> **Exercise details**:
Count the lines below that contain the string "first", treating uppercase and lowercase as different. Reply with only the number.

> **Dataset entries**:
— begin —
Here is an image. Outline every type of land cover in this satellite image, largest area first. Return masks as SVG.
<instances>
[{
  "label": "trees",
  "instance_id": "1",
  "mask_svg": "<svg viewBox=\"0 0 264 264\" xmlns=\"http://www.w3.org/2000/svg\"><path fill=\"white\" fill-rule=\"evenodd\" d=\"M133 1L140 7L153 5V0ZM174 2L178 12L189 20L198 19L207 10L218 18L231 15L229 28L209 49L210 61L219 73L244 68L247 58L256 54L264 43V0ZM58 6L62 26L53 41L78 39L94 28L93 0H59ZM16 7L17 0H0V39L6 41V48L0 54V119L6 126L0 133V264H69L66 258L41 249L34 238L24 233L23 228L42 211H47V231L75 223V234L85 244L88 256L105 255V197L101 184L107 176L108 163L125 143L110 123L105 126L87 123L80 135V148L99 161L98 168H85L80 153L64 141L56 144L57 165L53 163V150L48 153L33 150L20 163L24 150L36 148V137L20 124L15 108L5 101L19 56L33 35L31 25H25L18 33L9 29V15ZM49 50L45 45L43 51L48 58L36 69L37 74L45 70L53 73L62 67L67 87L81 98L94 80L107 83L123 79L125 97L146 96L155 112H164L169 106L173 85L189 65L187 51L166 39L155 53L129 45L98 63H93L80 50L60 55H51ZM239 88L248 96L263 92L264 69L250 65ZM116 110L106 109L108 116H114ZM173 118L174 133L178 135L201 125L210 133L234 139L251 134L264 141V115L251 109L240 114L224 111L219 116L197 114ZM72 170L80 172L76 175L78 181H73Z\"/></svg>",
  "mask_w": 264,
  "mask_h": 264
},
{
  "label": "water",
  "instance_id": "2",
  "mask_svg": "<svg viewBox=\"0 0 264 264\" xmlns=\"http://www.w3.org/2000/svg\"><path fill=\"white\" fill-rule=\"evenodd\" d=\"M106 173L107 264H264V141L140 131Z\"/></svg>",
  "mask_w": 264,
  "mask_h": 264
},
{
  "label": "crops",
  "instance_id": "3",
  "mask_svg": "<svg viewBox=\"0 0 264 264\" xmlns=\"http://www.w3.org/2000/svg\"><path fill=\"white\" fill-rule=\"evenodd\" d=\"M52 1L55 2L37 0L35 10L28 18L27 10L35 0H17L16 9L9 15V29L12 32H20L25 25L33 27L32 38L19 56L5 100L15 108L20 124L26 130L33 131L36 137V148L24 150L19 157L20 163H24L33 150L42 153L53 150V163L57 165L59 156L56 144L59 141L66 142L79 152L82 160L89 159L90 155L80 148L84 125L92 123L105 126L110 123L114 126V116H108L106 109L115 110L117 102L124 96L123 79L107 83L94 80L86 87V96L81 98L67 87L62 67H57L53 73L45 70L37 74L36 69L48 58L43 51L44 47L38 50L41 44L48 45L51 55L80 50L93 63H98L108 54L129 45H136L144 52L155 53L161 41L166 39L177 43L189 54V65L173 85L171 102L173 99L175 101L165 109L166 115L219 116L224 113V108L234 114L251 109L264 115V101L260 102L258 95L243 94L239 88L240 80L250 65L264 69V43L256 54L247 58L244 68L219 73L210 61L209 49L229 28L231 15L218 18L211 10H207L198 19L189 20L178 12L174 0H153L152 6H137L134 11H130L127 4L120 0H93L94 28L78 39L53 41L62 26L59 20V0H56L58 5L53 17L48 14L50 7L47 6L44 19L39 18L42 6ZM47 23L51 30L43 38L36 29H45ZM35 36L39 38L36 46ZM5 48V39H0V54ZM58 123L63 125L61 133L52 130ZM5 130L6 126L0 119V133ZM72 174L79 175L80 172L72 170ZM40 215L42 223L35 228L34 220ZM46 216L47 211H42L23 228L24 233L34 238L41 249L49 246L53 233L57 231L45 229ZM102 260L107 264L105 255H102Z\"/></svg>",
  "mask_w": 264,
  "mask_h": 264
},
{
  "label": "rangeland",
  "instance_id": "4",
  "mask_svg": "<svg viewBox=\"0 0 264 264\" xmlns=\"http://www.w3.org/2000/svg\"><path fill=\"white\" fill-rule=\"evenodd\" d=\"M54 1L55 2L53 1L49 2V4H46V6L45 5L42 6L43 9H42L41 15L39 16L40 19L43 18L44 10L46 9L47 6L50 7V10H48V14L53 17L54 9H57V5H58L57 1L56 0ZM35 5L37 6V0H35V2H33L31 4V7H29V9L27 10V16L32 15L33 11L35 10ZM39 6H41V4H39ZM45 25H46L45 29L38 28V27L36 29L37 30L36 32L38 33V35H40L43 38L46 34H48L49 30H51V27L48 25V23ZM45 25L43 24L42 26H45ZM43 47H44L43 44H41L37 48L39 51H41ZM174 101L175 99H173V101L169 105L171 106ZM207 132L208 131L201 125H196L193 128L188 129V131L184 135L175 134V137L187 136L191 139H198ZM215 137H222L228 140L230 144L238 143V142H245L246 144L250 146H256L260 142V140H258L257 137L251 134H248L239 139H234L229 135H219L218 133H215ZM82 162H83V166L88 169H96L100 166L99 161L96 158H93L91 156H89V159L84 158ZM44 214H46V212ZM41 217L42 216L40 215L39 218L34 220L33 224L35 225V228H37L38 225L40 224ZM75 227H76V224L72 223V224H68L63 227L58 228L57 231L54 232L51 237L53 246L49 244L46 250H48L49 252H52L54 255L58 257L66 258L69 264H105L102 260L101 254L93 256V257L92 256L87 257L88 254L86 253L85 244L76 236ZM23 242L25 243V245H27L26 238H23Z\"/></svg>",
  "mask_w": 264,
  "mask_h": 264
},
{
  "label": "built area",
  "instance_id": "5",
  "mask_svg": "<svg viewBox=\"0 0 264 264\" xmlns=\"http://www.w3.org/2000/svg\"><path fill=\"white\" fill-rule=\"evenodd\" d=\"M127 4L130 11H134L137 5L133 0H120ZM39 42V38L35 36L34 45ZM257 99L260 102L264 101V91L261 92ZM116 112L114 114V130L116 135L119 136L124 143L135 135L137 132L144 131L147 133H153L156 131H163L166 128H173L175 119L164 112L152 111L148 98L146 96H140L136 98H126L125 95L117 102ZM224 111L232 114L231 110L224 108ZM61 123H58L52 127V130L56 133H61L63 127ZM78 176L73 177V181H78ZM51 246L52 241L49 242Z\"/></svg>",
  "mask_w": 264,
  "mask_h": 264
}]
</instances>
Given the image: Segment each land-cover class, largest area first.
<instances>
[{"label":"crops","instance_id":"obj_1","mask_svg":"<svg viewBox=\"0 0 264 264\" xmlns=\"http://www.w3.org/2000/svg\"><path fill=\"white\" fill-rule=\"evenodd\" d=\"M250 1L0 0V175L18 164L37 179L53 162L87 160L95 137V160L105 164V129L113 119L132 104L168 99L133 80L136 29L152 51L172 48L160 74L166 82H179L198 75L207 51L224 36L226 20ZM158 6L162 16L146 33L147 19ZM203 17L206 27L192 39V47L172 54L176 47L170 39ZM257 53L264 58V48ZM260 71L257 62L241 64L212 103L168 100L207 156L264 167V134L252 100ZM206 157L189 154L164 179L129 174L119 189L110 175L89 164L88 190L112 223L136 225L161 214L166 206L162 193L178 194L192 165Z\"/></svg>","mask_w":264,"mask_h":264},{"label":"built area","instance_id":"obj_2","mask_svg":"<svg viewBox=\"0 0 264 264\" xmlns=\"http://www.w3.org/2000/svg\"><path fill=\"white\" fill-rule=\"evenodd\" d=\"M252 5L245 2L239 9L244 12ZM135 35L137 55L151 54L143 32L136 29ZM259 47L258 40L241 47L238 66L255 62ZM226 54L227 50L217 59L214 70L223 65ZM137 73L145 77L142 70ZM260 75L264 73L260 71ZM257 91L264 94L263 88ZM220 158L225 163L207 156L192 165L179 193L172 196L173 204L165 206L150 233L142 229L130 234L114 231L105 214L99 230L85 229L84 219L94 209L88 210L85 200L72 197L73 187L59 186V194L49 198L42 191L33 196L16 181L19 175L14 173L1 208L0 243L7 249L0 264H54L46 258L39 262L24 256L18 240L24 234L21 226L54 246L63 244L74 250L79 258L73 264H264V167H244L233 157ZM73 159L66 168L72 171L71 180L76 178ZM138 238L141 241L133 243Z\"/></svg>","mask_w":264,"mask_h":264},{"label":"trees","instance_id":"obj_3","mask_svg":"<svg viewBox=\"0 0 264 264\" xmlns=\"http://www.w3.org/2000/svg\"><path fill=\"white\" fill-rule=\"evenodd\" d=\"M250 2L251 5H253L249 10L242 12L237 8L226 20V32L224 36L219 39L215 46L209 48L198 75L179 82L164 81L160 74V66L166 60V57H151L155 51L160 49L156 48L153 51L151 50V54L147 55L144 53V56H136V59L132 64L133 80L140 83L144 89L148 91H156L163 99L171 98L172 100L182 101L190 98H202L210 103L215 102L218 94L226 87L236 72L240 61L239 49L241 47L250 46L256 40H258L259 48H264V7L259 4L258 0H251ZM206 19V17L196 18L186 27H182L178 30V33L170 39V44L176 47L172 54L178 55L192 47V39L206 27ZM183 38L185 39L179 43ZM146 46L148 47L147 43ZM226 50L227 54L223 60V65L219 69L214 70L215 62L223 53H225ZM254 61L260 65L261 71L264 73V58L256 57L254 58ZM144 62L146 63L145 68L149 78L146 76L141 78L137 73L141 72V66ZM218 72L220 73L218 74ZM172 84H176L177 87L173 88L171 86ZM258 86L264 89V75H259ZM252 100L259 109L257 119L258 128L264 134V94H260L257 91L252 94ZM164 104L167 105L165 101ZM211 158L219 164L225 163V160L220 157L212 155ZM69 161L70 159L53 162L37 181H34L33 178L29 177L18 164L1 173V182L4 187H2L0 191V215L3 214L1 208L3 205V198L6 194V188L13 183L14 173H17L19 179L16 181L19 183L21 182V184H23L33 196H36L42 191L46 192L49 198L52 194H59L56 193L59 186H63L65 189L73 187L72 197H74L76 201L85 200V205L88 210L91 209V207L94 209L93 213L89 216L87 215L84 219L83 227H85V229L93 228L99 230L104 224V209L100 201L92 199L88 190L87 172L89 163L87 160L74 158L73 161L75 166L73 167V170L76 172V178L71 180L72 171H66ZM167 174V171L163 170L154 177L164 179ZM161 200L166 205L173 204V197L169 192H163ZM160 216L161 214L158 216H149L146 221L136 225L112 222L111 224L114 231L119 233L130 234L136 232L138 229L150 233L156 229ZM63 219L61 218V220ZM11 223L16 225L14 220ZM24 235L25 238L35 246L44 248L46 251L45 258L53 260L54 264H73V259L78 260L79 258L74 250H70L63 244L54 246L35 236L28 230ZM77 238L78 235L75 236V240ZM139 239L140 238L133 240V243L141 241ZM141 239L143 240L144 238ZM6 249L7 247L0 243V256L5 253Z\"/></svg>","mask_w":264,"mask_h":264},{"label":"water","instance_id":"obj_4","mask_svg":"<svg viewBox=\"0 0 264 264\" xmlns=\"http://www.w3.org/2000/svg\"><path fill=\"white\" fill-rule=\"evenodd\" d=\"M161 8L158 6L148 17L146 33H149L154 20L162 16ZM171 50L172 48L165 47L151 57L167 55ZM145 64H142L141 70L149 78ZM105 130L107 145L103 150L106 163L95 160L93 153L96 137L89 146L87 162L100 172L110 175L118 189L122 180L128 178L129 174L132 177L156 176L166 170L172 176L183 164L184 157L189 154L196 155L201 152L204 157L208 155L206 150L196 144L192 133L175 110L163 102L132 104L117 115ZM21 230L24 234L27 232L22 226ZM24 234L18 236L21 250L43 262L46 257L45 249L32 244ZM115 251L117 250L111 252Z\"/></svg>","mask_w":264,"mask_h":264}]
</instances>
— end —
> **Written reply**:
2